The delegates liked the word Episcopal,
(a church governed by episkopoi, bishops) but needed to differentiate themselves from other churches that are governed by bishops, the Roman Catholics and the Orthodox, and the Swedish Lutherans. So they added the word Protestant,
since we are a non-papal church governed by bishops. In those days the word protestant
had less of a negative connotation (what we are against) and more of a positive meaning, what we are pro. We are pro the consensus of the undivided Church of the first millennium, the patristic consensus. To protest something tended more to mean what you propose and support.
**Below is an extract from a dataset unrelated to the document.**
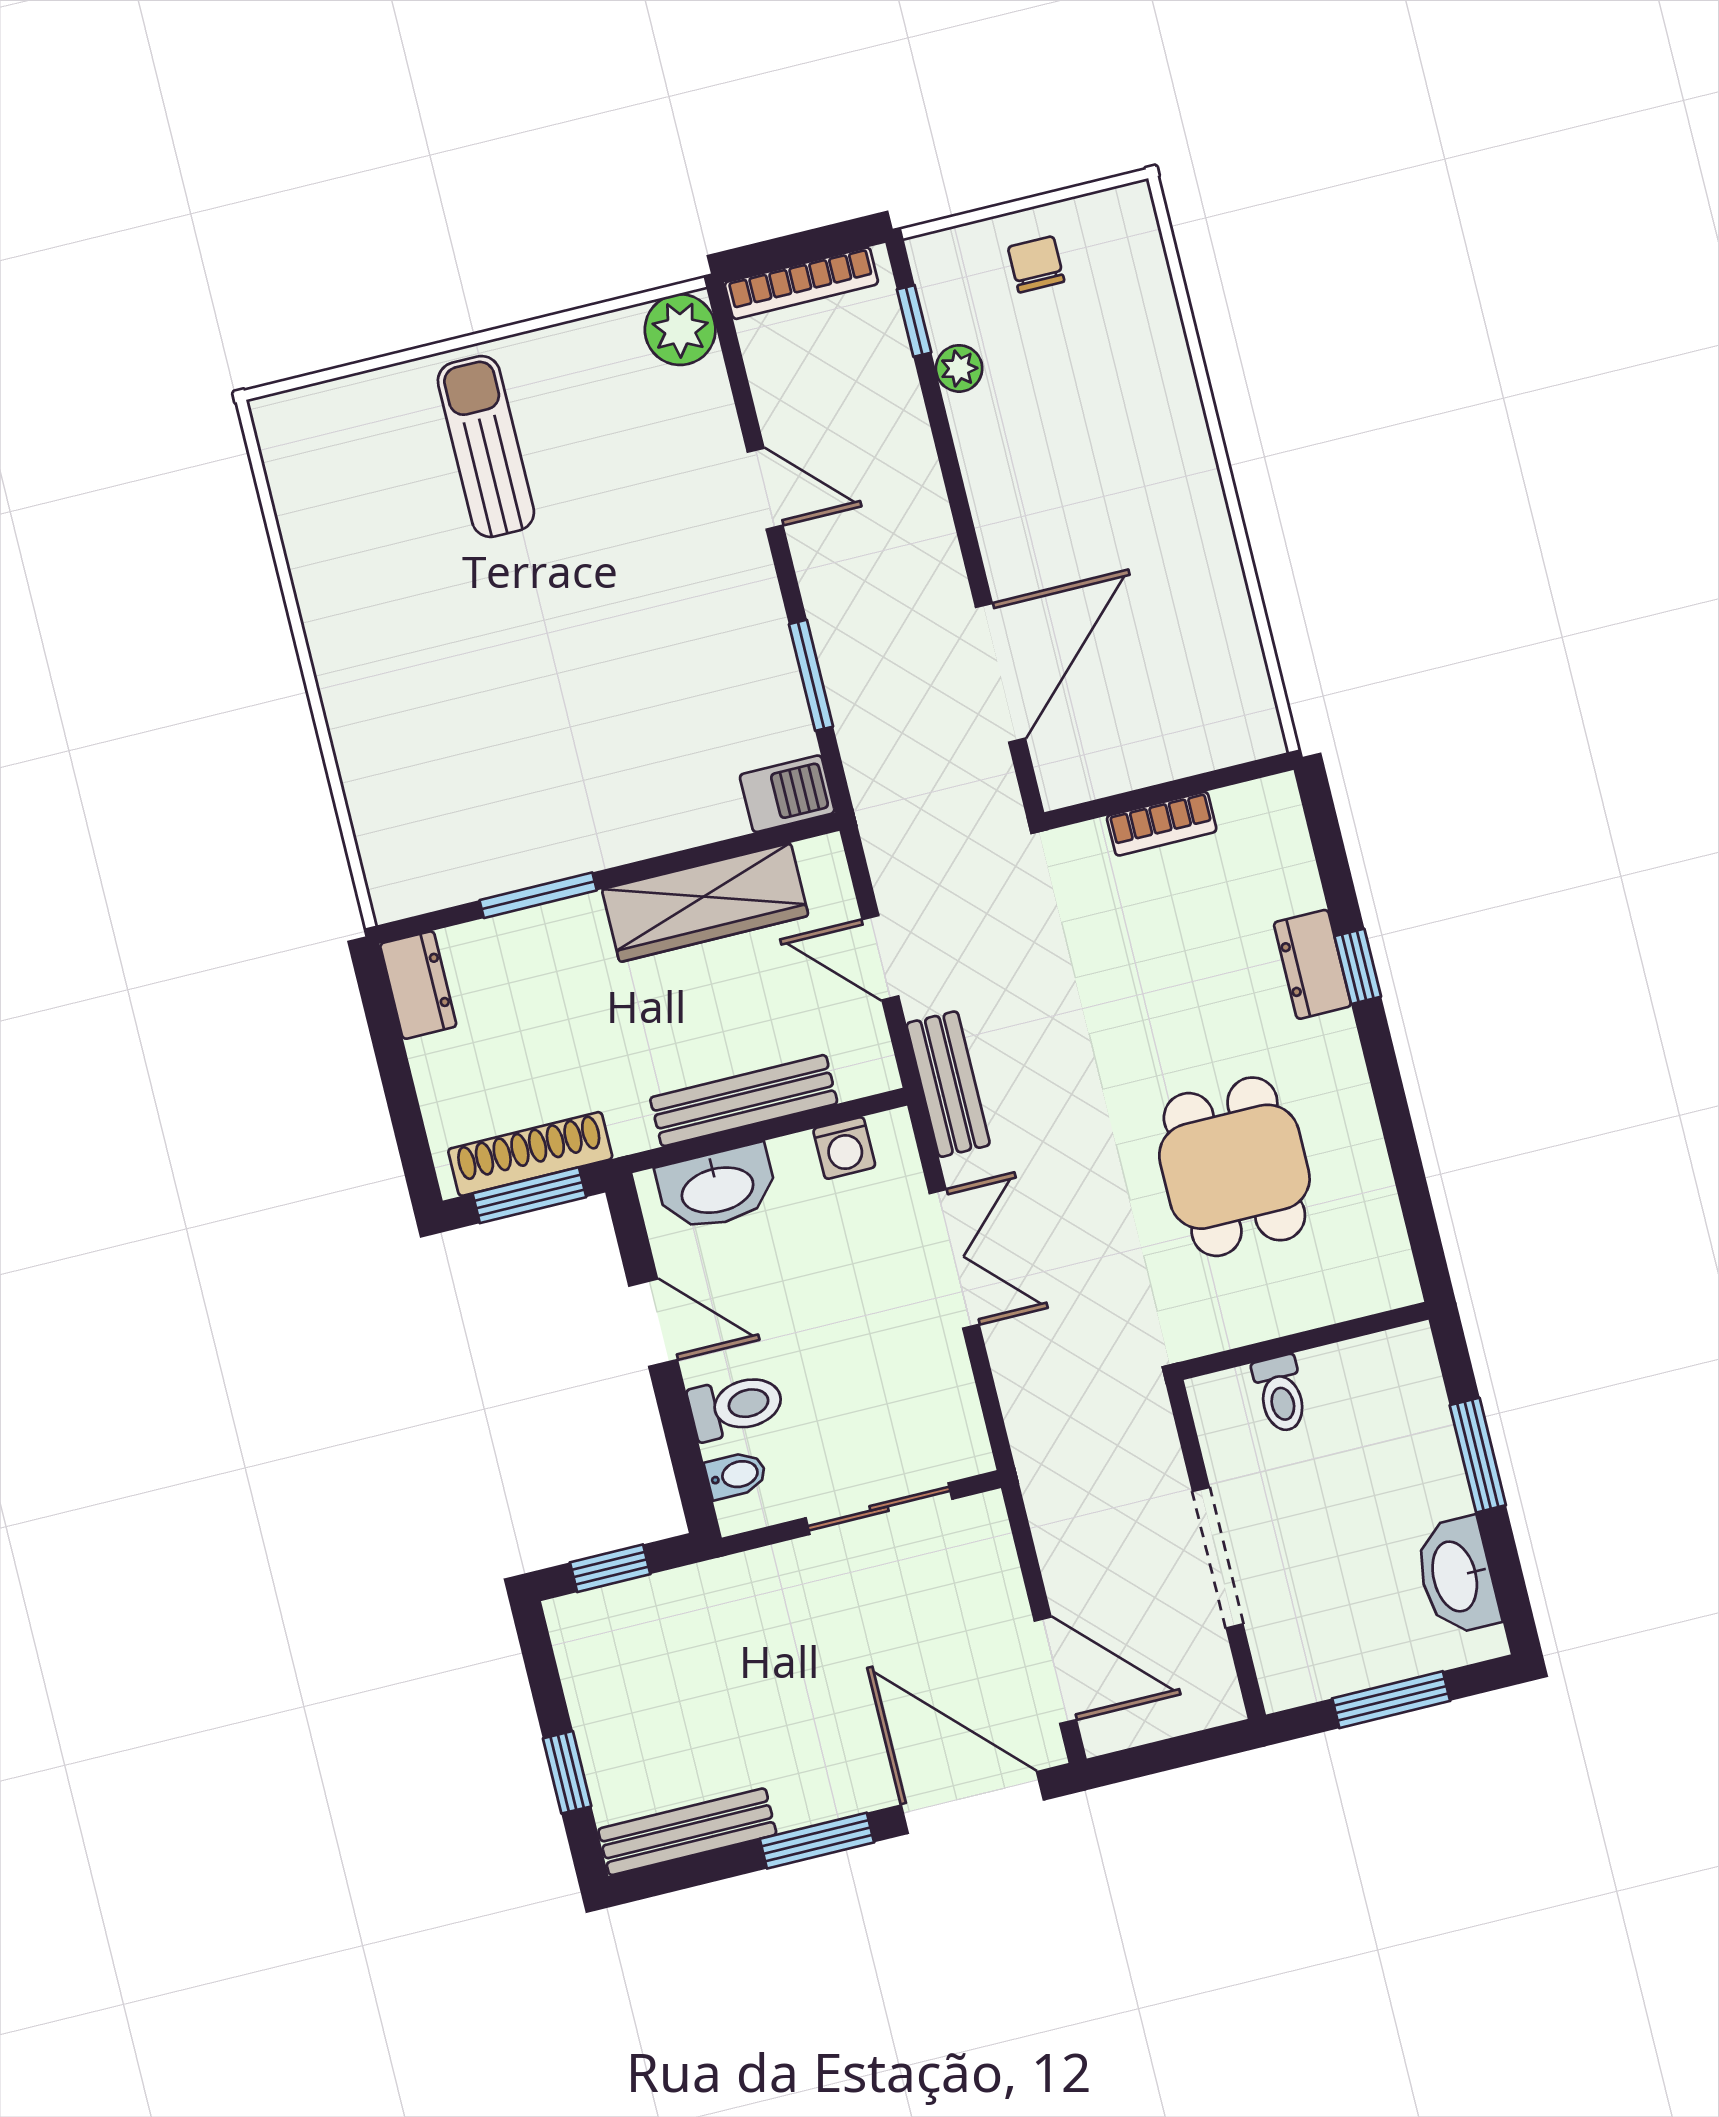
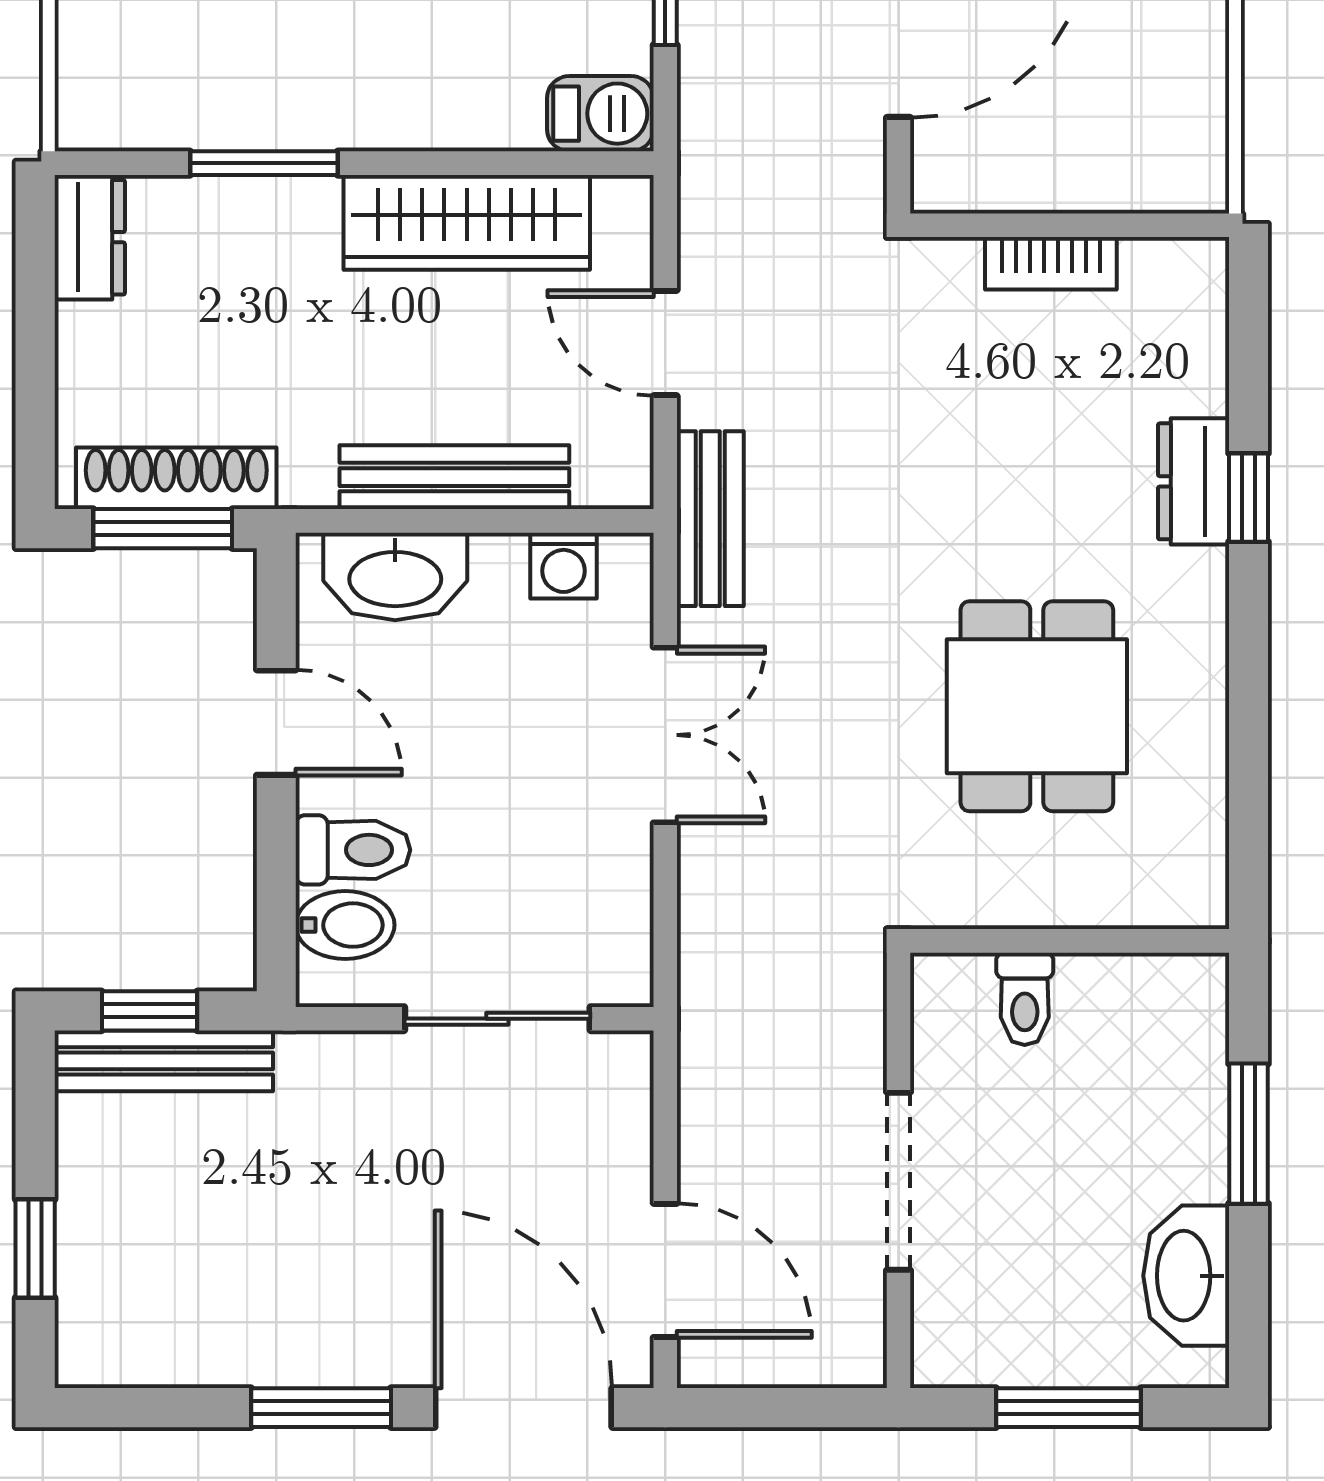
bidet: (736, 1475) -> (345, 925), width x1.38, depth x1.36
bench: (687, 1832) -> (164, 1061), moved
Page ii has the Certificate,
signed by the Custodian of the Standard Book of Common Prayer, that this edition…has been compared with a certified copy of the Standard Book…
The Standard Book is in a glass case in the Archives of the National Cathedral in Washington, D.C. Every publisher who prints the BCP must ensure that the text, and pagination, is the same as the Standard Book, so that everyone using the Book is on the same page.
It is interesting to note that the Prayer Book is not copyrighted, so that everyone can freely borrow from it at will.